Although judging by his detailed response when asked what advice he would give Hanson now, perhaps he still has a hankering for the big hill.
Much truncated, his advice is to hand control of the funds to an administrative wing, set up branches, do police and character checks on candidates, review media appearances to improve, get on the front foot on policy, "read, read, read" to become informed, stop blaming other people, become smarter and more self-aware, learn how to find good advice "rather than taking advice from whoever you happen to trust on that particular day", and learn "greater capacity for flexibility and understanding, get over your anger".
This interview was done without the benefit of having seen Oldfield's book, but he characterises it as a book without exaggeration or embellishment, and one that is even self-deprecating.
He says he has made mistakes.

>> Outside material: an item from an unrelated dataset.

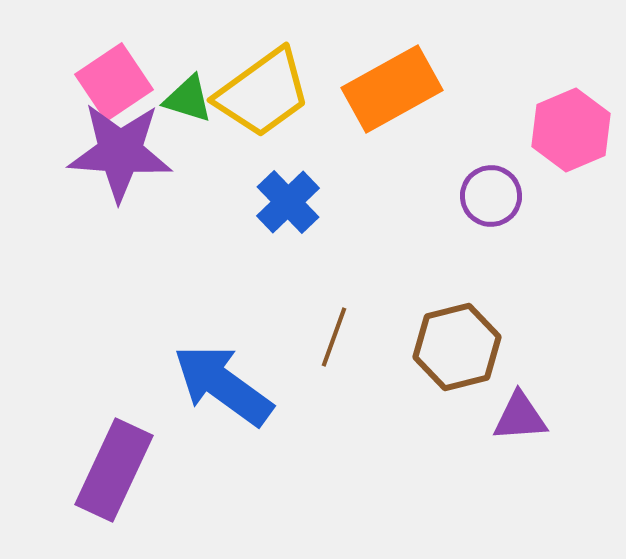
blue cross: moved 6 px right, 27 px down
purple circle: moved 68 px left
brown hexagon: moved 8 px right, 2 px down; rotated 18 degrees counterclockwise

And while he doesn't point to specific events, he apparently sees his major mistake as speaking too often.
"The things that I stood up for have brought me also a great deal of heartache and trouble," he says.
"I'm stuck with that ... but don't want that for my children."
He's bring up his boys to never be violent, especially to women, and to "run away" from a woman rather than risk hurting her trying to defend themselves or on a physical confrontation. His boys learn karate, but preferably not to use it.
"If you've got time to stand and fight you've probably got time to turn and walk away and that is always best. These are lessons that I didn't learn in life."
- Before You Judge Me - Being David, by David Oldfield is published by New Holland Publishers ($29.99).